We performed the following experiments:
Experiment 1. The first experiment sent a subset of all tested time series, as we assumed these features represent price action over a set period of time, and in combination could be used to predict price movements. The time series used were close, open, high, low, and volume of Bitcoin. These were obtained from the Kraken API [
14]. See
Table 2 for the results of the prediction.
Table 2 shows that BiLSTM was best DA = 0.5056 but BiGRU produced the lowest MAE = 0.0467;
Experiment 2. In the second experiment, we tested all time series presented in
Table 1: close, open, high, low, volume, transaction fee, estimated Bitcoin USD transaction volume, Bitcoin USD exchange trade volume, rate of Bitcoin hash, Bitcoin Google trends, and gold to USD exchange rate, Fear and Greed index, and the moving average of the closing value. The main idea was to enrich the input data to help improve the prediction. The results can be seen in
Table 3. LightGBM had the best performance and there was an improvement in comparison with Experiment 1 whereby less input data were used;
Experiments 3. For the following experiments, series importance for the prediction was analyzed according to the LightGBM model. The order of importance can be seen in
Figure 3. The experiments were performed indicating different combinations of the four most important series: open, high, low, and close values. These time series exhibited a significant correlation with the closing price of Bitcoin and exerted an influence over its behavior. For this experiment, open, high, and low values were used.

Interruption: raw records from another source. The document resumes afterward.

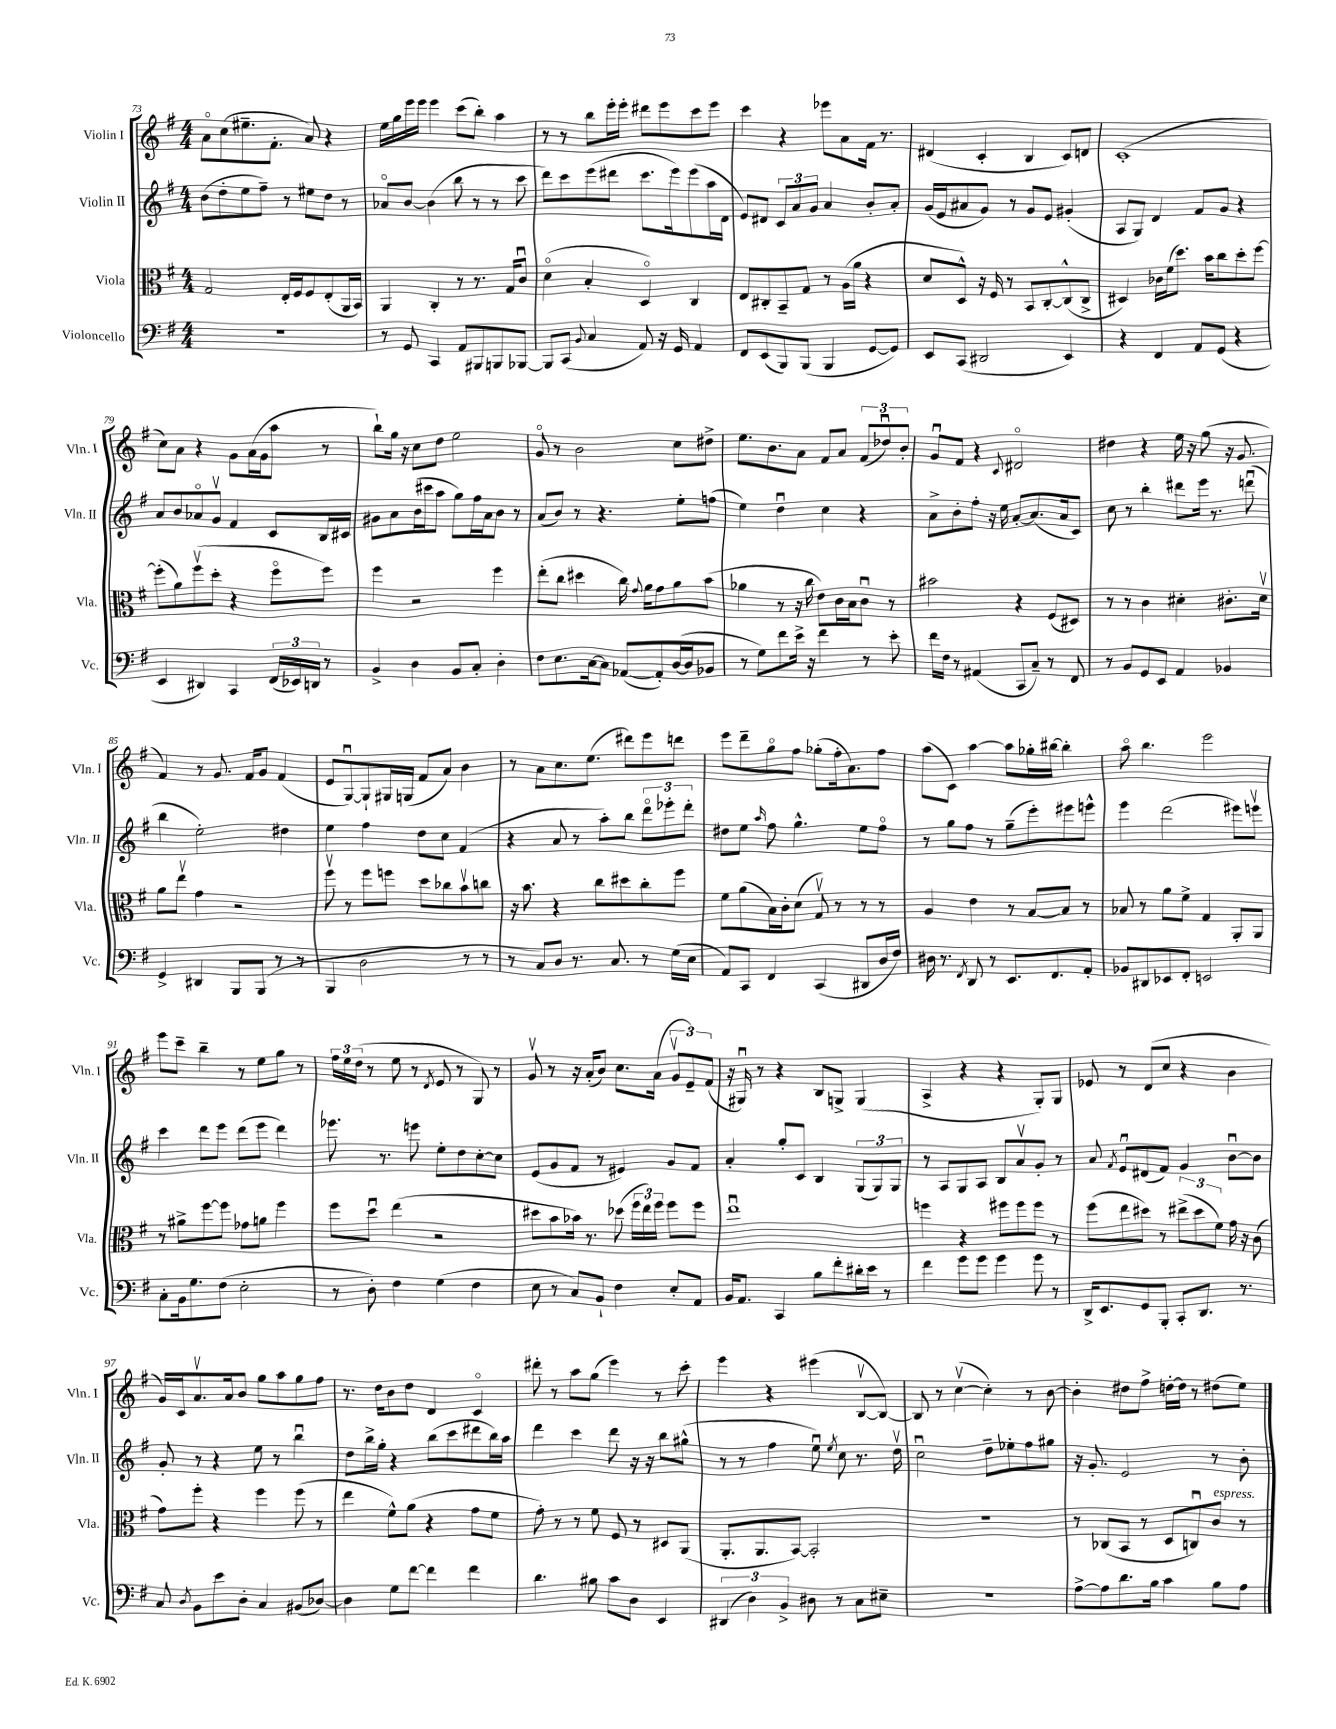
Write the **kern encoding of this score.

**kern	**kern	**kern	**kern
*staff4	*staff3	*staff2	*staff1
*clefF4	*clefC3	*clefG2	*clefG2
*k[f#]	*k[f#]	*k[f#]	*k[f#]
*M4/4	*M4/4	*M4/4	*M4/4
1r	2G	(8b	8ao
.	.	8dd'	(8cc
.	.	8ee	8.ee#~
.	.	8ff#~)	.
.	.	.	8.f#'
.	16E'	8r	.
.	16F#	.	.
.	8F#	8ee#	8a)
.	(8E'	8dd	4r
.	16AA	8r	.
.	16BB)	.	.
=	=	=	=
8r	4AA	8a-o	16ee
.	.	.	16gg
8GG	.	[8b	16eee
.	.	.	16eee
4CC	4C'	(4b]	4eee
8AA	8r	8bb	(8ccc
8BBB#	8.r	8r	8bb')
8BBB	.	8r	4aa
.	16G	.	.
[8BBB-	8cu	8ccc	.
=	=	=	=
8BBB-]	(4do	8ddd)	8r
(8CC	.	8ccc	8r
8qqBB	.	.	.
4C	4B'	(8eee	8bb
.	.	8ddd#	16eee'
.	.	.	16eee'
8AA)	4Do)	8.ccc	8ddd#
16r	.	.	8eee
16GG	.	16eee)	.
4AA	4C	(8eee	8ccc
.	.	16aa	8eee
.	.	16d	.
=	=	=	=
8FF#	8E	8e)	4ccc
(8EE	8C#'	8d#	.
8BBB)	8BB~	12c	4r
.	.	12a	.
(8BBB	8G	.	.
.	.	12g	.
4BBB	8r	4a	8eee-
.	(16A	.	8a
.	16a	.	.
[8GG	4r	8b'	16f#
.	.	.	8.r
8GG])	.	8a'	.
=	=	=	=
8EE	8d	(16g	(4d#
.	.	16e	.
(8CC	8D^^)	8a#	.
2DD#	16r	8g)	4c'
.	16F#	.	.
.	8r	8r	.
.	8BB	8g	4B
.	[8C'	8e	.
4EE)	(8C^^]	(4g#'	8c)
.	8C^	.	8d
=	=	=	=
4r	4D#)	8A	(1c'
.	.	8G)	.
4FF#	16c-	4d	.
.	(16f#	.	.
.	8.dd)	.	.
8AA	.	8f#	.
.	16b	.	.
(8GG	8cc	8g	.
4r	8dd'	4r	.
.	[8ff#	.	.
=	=	=	=
4EE	(8ff#']	8a	8cc)
.	8a)	8b	8a
4DD#)	(8ff#v	8a-o	4r
.	8dd'	8gv	.
4CC	4r	4f#	8g
.	.	.	(16a
.	.	.	16g
(24FF#	8ff#o	8c	8aa
24EE-)	.	.	.
24DD	.	.	.
8r	8ff#)	16B	8r
.	.	16c#	.
=	=	=	=
4BB^	4ff#	8g#	8bb`)
.	.	8a	16gg
.	.	.	16r
4D	2r	(16b	8cc
.	.	16ccc#	.
.	.	8aa	8dd
8BB	.	8gg)	2ee
8C'	.	16ff#	.
.	.	16a	.
4D'	4ff#	8b	.
.	.	8r	.
=	=	=	=
8F#	(8ee'	(8a	8go
8.E	8cc	8b)	8r
.	4dd#	8r	2b
[16C	.	.	.
8C]	.	4.r	.
([8AA-	16cc)	.	.
.	8qqg	.	.
.	16a	.	.
8AA-'])	8g	.	.
([16D	8a	8ee'	8cc
16D]	.	.	.
8BB-	(8b	(8ff	8dd#^
=	=	=	=
8r	4a-	4ee)	8.ee
8G)	.	.	.
.	.	.	8.b
8f#	8r	4ddu	.
16e^	16r	.	8a
16r	16cc	.	.
4f#	8e)	4cc	8f#
.	16c	.	8a
.	16B	.	.
8r	8cu	4r	(12f#
.	.	.	12dd-u)
8e'	8r	.	.
.	.	.	12b'
=	=	=	=
16f#	2b#	8a^	8gu
16F#	.	.	.
8r	.	8b'	8f#
(4AA#	.	8ff#'	4r
.	.	16r	.
.	.	16ee	.
.	.	.	8qqc
8CC	4r	[8a'	2d#o
8C~)	.	(8.a]	.
8r	(8F#	.	.
.	.	16a	.
8FF#	8D#)	8c)	.
=	=	=	=
8r	8r	8cc	4dd#
8BB	8r	8r	.
8GG	4c	4bb'	4r
8EE	.	.	.
4AA	4d#'	8ddd#	16ee
.	.	.	16r
.	.	16eee	(8gg
.	.	8.r	.
4BB-	8.c#'	.	16r
.	.	.	8.g
.	.	(8dddu	.
.	16d#v	.	.
=	=	=	=
4GG^	8a	4bb	4f#)
.	8eev	.	.
4DD#	4g	2ee')	8r
.	.	.	8.g
8BBB	2r	.	.
.	.	.	16f#
(8BBB	.	.	8g
8r	.	4dd#	(4f#
8r	.	.	.
=	=	=	=
4BBB	8ff#v	4ee	8e
.	8r	.	[8Gu)
2D	8ff#	4ff#	8G`]
.	8ff	.	16G#
.	.	.	(16G
.	8dd	8dd	8f#
.	8cc-	8cc	8a)
8r	8bv	(4f#	4b
8r	8cc	.	.
=	=	=	=
8r	16r	4r	8r
.	8.b	.	.
8C)	.	.	8a
8D	4r	8a	8.cc
8.r	.	8r	.
.	.	.	(8.ee
.	8cc	8aa')	.
8.C	.	.	.
.	8dd#	8bb	8ddd#)
8r	8cc'	12dddo	8eee
.	.	12eee-'	.
(16G	8ff#	.	8ddd
.	.	12ddd'	.
16E	.	.	.
=	=	=	=
8AA)	8f#	8dd#	8eee
8CC	(8a	8ee	8ddd~
.	.	16qqaa	.
4FF#	16B)	8ff#	8ggo
.	16c'	.	.
.	(8d	4.gg^^	8ff#
(4CC	8Gv)	.	(8gg-'
.	8r	.	16ff#'
.	.	.	8.a)
8DD#	8r	8ee	.
16D	8r	8ff#o	8ff#
16F#)	.	.	.
=	=	=	=
16D#	4A	8r	(8aa
8.r	.	.	.
.	.	8gg	8c)
8qFF#	.	.	.
8DD	4e	8ff#	[4aa
8r	.	8r	.
8.EE	8r	(8gg~	8aa]
.	[8B	8eee')	16gg-'
8.FF#	.	.	[16bb#
.	8B]	8eee#	4bb#']
8AA'	8r	8eee^^	.
=	=	=	=
8BB-	8B-	4eee	8aao
8DD#	8r	.	4.bb
8EE-	8a	(2ddd	.
8FF#'	8f#^	.	.
2EE	4G	.	2eee
.	8AA'	8eee#)	.
.	8AA	8eeev	.
=	=	=	=
8C'	8r	4ccc	8eee
16BB	8a#^	.	8ccc~
8.G	.	.	.
.	[8ff#	8ddd	4bb~
(8F#	8ff#]	8eee	.
2E'	8g-	(8ddd	8r
.	8a	8eee	8ee
.	4ff#	4ddd)	8gg
.	.	.	8r
=	=	=	=
8r	8ff#	8.eee-	24ff#
.	.	.	24ee
.	.	.	(24dd
8D')	8ddu	.	8r
.	.	8.r	.
4F#	(4ee	.	8ee
.	.	8eee	8r
.	.	.	8qd
(4G	2r	8ee'	8e
.	.	8dd	8r
4F#	.	[8cc'	8G)
.	.	8cc]	8r
=	=	=	=
8E	8dd#	(8e	8gv
8r	8b	8g	8r
8C)	16b-)	8f#	16r
.	8.r	.	(16a'
8BB`	.	8r	8b)
4F#	(8dd-	4e#)	8.cc
.	24ff#	.	.
.	24ee)	.	.
.	.	.	(16a
.	24ff#	.	.
8E'	8ff#	8g	12gv
.	.	.	12e~)
8AA	8ff#	8f#	.
.	.	.	(12f#
=	=	=	=
16BB	1eeu	4a'	16r
8.AA	.	.	16G#u)
.	.	.	8r
4CC	.	8gg'	4r
.	.	8c	.
8B	.	4B	8B
8f#'	.	.	8G^
16d#'	.	(12G	(4G
16e	.	.	.
.	.	12G)	.
8r	.	.	.
.	.	12G	.
=	=	=	=
4f#	4ff	8r	4A^
.	.	8A	.
8g	4r	8G	4r
8g	.	8A	.
4g	8ff#	8B	4r
.	8ff#	8av	.
8g	8ff#	8g'	8G')
8r	8r	8r	8G
=	=	=	=
16DD^	(8ff#	8a	8e-
8.EE	.	.	.
.	.	8qf#	.
.	8ee	8eu	8r
8GG	8dd#)	(8d#	(8d
8BBB'	8r	8f#)	8cc
8CC'	(12ee#^	4g	4r
.	12dd#	.	.
8.DD	.	.	.
.	12f#)	.	.
.	16g	[8bu	4b
8.r	16r	.	.
.	(8c	8b]	.
=	=	=	=
8C	8g)	8g'	16g)
.	.	.	16c
8qD	.	.	.
8BB	8ff#'	8r	8.av
8e	4r	4r	.
.	.	.	16a
8D'	.	.	8b
4C	4ff#	8ee	8gg
.	.	8r	8aa
(8BB#	(8ff#	4bbu	8gg
[8D-)	8r	.	8ff#
=	=	=	=
4D-]	4ee	8dd	8.r
.	.	16bb^	.
.	.	16gg'	16dd
8G	8f#^^)	4r	8b
[8f#	(8a	.	8dd
4f#]	4r	(8bb	4d
.	.	8ccc	.
4f#	8g	8ddd#	4co
.	8f#	16bb)	.
.	.	16aa	.
=	=	=	=
4.d	8g')	4ddd	8ddd#'
.	8r	.	8r
.	8r	4ccc	8aa
8B#	8f#	.	(8gg
8c	8F#	8ddd	4eee)
8D	8r	16r	.
.	.	16r	.
4EE	8D#	8bb	8r
.	(8AA	(8gg#^^	8ccc'
=	=	=	=
(6DD#	8.AA'	8r	4eee
.	.	8r	.
6D)	.	.	.
.	8.AA	.	.
.	.	4ff#	4r
6BB^	.	.	.
.	[8BB)	.	.
8D#	2BB']	8eeu)	(4eee#
.	.	8qee	.
8r	.	8cc	.
8C	.	8.r	[8Bv
8E#~	.	.	8B_)
.	.	16ddv	.
=	=	=	=
1r	1r	2ccu	8B]
.	.	.	8r
.	.	.	([4ccv
.	.	8dd~	4cc'])
.	.	8ee-'	.
.	.	8ff#	8r
.	.	8gg#	[8b
=	=	=	=
[8A^	8r	16r	4b']
.	.	8.g'	.
8A]	(8C-	.	.
8.d	8BB	2e	8dd#
.	8r	.	8ff#^
16B	.	.	.
4c	8D	.	[16dd'
.	.	.	16dd]
.	8Cu)	.	8r
8B	8c	8r	(8dd#
8A	8r	8b'	8ee)
==	==	==	==
*-	*-	*-	*-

Table 4 shows that BiLSTM had the best DA = 0.4832, but GRU had the best MAE = 0.0496. The results show a decrease in performance;
Experiment 4. For this experiment, high and low values were used.
Table 5 shows that BiLSTM had the best performance with DA = 0.5169. There was an improvement in comparison with Experiment 1, but it did not reach the performance of Experiment 2;
Experiment 5. For this experiment, low values were used.
Table 6 shows that LSTM had the best performance with DA = 0.5169. The results show a similar performance in comparison with Experiment 4;
Experiment 6. For this experiment, open and low values were used.
Table 7 shows that LSTM had the best DA = 0.5393 and BiLSTM delivered the lowest errors. The results show an improvement in performance compared with previous experiments, but it was not better than Experiment 2;
Experiment 7. Since Experiment 2 had the best performance until this point, we tested all time series used in Experiment 2 and added 11 VMD modes to assess their impact on prediction. That is, the input data included the values of close, open, high, low, volume, transaction fee, estimated Bitcoin USD transaction volume, Bitcoin USD exchange trade volume, rate of Bitcoin hash, Bitcoin Google trends, and gold to USD exchange rate, Fear and Greed index, and the moving average of the closing value and 11 VMD modes. The results are presented in
Table 8. This time, BiGRU had the best DA = 0.5730 but LSTM had the lowest errors. The results show a big improvement in performance compared with the previous experiments;
Experiment 8. This experiment consisted of sending the values of all 11 VMD modes as input data, that is, only the 11 VMD modes were added to assess the impact these had on the prediction (see
Table 9). BiGRU had the best DA = 0.5618, BiLSTM the best MAE, and LSTM the best MSE and RMSE. Results show an improvement in performance compared with previous experiments, but it was not better than Experiment 7.
In all the experiments, we observed a noticeable improvement in the BiLSTM model when it did not present the dropout layer.